Harleen avait horreur de se faire remarquer, le problème quand les autres s'apercevaient de votre existence, c'est qu'ils ne manquaient jamais une occasion de la décortiquer pour lui donner un sens. En tant que psychiatre elle savait de quoi elle parlait. Son métier consistait précisément à analyser tous les détails qui pouvaient trahir un patient. Voilà pourquoi elle passait autant de temps, et consacrait autant de soins à se faire oublier. Mais chaque jour était une source d'angoisse pour elle. C'est pour cela qu'elle s'adonnait à tous ses rituels. Tous les matins, dès le réveil, elle décapait et récurait son appartement à grand renfort d'eau bouillante et prenait ensuite une douche brûlante où elle se frottait la peau avec du crin, la seule chose sur Terre à apaiser ses crises de panique. Elle adorait la sensation de la brûlure sur sa peau, au moment où lui dégringolait dessus, la vapeur dense lui comprimant la poitrine lui donnait des vertiges mais la réconfortait d'une certaine manière. En se frottant énergiquement le corps avec ce gant abrasif, elle sentait toutes ses peurs de détacher de sa personne. Néanmoins, depuis quelque temps, elle devait se montrer plus raisonnable. Le personnel de l'hôpital s'était étonné un jour de voir sa peau rougit et gonflée. Harleen s'en était sortie par une pirouette, honteuse et paniquée à l'idée qu'ils puissent la percer à jour. Le soir même, elle avait revu l'intégralité de son emploi du temps pour établir de nouveaux rituels.

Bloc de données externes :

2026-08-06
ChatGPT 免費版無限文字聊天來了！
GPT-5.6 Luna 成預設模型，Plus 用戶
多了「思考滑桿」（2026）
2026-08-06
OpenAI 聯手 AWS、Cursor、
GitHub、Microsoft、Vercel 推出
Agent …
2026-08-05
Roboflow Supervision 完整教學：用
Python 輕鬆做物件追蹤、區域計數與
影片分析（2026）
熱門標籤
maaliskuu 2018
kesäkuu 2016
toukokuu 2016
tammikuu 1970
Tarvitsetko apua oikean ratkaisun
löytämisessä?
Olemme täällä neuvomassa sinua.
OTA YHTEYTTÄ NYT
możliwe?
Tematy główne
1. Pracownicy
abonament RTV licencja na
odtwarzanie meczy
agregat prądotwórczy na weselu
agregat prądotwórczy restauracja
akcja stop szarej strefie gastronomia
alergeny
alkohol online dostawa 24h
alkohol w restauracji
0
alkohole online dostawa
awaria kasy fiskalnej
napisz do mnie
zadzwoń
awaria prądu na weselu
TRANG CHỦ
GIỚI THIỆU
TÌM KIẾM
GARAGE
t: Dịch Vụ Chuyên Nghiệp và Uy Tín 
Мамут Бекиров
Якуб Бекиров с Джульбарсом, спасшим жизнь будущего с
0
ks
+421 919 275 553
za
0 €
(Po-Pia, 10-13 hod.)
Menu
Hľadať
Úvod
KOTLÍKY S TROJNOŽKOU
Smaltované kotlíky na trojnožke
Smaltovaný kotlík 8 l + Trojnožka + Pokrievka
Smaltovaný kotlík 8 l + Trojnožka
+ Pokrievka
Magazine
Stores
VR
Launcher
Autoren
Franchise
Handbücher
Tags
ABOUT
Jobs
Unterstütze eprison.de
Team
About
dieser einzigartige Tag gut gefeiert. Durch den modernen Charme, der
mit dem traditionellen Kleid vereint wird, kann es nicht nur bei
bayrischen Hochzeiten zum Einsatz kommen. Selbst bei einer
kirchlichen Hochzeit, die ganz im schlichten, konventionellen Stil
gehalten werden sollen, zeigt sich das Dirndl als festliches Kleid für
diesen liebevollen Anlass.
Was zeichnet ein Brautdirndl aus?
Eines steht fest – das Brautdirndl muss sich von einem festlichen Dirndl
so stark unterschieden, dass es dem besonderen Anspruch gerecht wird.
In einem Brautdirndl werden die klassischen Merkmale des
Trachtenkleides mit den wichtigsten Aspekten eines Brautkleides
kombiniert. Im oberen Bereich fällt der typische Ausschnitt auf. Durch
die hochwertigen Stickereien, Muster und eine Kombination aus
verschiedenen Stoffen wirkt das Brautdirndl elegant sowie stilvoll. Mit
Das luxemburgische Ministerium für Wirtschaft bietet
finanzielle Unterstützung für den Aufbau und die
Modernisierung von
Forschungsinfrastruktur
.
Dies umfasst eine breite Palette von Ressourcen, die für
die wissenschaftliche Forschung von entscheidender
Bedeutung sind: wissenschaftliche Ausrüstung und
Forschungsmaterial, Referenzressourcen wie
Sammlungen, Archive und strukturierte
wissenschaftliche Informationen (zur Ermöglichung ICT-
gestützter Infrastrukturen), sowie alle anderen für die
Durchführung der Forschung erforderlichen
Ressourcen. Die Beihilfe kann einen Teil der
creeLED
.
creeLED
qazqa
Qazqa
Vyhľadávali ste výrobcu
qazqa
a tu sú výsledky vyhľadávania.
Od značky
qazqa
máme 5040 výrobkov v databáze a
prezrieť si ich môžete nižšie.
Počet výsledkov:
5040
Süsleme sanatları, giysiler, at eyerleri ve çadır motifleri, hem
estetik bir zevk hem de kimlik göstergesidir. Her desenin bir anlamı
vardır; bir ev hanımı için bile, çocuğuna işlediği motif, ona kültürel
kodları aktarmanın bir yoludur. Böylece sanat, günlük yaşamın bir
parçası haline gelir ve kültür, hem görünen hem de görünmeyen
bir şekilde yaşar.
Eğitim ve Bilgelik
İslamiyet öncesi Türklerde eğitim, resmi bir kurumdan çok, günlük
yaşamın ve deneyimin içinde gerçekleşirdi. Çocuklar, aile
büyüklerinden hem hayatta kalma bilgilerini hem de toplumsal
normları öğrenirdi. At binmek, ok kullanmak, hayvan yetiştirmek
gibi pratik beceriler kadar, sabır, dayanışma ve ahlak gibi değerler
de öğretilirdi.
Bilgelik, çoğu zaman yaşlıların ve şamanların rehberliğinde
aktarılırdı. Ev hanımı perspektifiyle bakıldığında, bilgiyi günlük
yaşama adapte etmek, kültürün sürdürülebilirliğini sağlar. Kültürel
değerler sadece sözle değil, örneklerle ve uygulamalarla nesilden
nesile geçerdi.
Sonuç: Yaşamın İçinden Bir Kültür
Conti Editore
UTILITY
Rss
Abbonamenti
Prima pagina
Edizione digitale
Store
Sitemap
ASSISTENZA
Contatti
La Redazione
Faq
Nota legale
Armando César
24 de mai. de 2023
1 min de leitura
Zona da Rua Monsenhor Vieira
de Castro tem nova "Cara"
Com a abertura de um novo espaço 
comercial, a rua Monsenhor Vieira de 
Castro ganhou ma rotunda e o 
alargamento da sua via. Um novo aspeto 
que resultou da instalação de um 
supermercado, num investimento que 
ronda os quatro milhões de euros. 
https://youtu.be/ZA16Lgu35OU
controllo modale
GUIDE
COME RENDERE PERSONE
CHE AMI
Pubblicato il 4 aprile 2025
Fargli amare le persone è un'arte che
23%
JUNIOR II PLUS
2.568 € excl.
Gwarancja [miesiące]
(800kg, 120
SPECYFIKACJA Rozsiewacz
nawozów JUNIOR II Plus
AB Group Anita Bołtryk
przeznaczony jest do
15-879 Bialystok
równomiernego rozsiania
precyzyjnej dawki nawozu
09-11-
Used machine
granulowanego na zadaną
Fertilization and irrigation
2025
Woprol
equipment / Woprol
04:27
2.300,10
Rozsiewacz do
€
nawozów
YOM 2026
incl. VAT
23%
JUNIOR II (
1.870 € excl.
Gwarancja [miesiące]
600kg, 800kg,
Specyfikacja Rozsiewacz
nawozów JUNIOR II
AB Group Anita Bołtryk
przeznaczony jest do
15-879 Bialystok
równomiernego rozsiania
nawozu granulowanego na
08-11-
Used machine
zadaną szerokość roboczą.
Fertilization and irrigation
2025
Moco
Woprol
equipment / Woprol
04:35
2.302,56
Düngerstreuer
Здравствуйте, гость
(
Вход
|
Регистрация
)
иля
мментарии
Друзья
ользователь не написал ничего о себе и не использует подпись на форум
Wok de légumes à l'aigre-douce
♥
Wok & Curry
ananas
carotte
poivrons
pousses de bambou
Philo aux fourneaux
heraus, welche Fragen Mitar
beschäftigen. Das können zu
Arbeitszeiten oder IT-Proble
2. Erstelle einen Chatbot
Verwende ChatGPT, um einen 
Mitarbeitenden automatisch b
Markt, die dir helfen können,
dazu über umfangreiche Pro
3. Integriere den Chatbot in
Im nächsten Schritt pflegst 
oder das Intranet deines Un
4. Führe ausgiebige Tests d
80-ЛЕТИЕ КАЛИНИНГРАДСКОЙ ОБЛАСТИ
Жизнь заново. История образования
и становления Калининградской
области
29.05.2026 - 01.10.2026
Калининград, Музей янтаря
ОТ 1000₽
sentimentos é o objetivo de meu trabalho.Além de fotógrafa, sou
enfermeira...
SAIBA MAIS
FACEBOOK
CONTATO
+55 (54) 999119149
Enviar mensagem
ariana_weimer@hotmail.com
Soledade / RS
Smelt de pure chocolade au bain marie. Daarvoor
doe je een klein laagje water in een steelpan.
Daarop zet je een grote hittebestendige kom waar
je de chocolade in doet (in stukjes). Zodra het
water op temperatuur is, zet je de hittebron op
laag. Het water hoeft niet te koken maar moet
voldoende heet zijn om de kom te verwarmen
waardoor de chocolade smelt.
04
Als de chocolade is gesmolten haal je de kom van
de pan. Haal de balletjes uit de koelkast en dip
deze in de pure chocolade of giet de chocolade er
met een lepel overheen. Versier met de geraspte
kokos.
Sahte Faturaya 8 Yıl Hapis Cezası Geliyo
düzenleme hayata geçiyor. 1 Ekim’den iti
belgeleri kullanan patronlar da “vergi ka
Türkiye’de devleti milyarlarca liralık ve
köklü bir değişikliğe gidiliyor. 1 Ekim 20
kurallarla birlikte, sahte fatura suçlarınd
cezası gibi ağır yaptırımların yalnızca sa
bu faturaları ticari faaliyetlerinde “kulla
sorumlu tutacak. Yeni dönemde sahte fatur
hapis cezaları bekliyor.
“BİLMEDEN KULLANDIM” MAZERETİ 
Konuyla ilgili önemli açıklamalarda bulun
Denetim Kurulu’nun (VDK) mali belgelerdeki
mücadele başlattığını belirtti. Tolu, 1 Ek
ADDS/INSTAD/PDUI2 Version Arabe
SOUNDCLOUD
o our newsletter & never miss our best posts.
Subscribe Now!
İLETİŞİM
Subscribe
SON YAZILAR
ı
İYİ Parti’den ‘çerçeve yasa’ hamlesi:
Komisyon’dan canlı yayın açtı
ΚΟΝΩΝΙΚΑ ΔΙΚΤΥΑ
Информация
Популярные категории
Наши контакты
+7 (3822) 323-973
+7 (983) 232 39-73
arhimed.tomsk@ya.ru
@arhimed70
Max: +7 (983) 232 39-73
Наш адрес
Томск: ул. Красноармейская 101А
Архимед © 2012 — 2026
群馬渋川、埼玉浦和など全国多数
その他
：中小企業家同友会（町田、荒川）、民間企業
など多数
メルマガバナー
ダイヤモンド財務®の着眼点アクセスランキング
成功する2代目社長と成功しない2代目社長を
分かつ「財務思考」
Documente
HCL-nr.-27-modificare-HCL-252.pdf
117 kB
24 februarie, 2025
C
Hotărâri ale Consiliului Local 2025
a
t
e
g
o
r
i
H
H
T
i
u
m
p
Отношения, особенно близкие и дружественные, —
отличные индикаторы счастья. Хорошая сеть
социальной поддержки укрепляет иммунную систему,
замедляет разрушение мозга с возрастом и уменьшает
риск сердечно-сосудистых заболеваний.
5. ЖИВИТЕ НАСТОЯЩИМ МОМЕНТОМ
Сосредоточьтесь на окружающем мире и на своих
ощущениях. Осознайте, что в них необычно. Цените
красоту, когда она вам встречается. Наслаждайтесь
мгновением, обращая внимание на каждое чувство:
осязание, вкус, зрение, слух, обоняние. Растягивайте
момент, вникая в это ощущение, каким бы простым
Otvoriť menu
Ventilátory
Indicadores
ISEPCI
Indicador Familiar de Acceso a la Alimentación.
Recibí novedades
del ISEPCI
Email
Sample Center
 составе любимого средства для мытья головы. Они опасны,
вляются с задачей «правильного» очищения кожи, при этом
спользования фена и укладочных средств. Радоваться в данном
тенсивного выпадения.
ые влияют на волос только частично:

Harleen ne s'intéressait pas aux garçons. D'une part parce que les Quinzel étaient de farouches chrétiens pratiquants et que son père aurait sans doute été capable du pire si elle s'était adonnée au flirt d'autres part parce que la vision qu'elle avait de la sexualité et des relations amoureuses se basait sur ce dont elle avait été témoin à la fac, au milieu des étudiants bien plus âgés qu'elle, qui n'avaient pas comme souci premier d'épargner la jeune fille. Il lui était tout bonnement impossible de s'imaginer en couple, d'envisager un homme de cette manière-là. Elle avait choisi de s'immerger dans la connaissance. Elle avait conscience que tous ses rituels palliaient un manque, un vide qu'elle n'arrivait pourtant pas à s'expliquer. Ce besoin de tout contrôler, de nettoyer, de ranger, de classer ne s'étaient pas développer par hasard. Mais aussi brillante fût-elle, Harleen n'arrivait pas à s'aider elle-même, c'est sans doute pour cela qu'elle préféra aider les autres. Elle gardait pourtant une distance avec les autres, les observant vivre de loin, comme on regarde un film au cinéma. Mieux que personne elle savait décortiquer, analyser une manie ou une attitude anodine et était capable de l'interpréter. Son talent d'observatrice hors pair, ses excellentes notes et son quotient intellectuel largement supérieur au commun des mortels, avait attiré l'attention du Doyen de la Faculté qui l'avait orientée vers le professeur Marshall Pierce. Celui-ci fût ravi d'accueillir le plus jeune psychiatre de tout l'Etat du Colorado dans son service et prit immédiatement Harleen sous son aile. Cet homme d'une cinquantaine d'années avec des cheveux blancs coupés court, une légère tendance à l'embonpoint et de grands yeux bleus pétillants lui avait appris tout ce qu'il savait. Il lui confia la charge des jeunes enfants et des adolescents auprès desquels la jeune femme s'investissait totalement.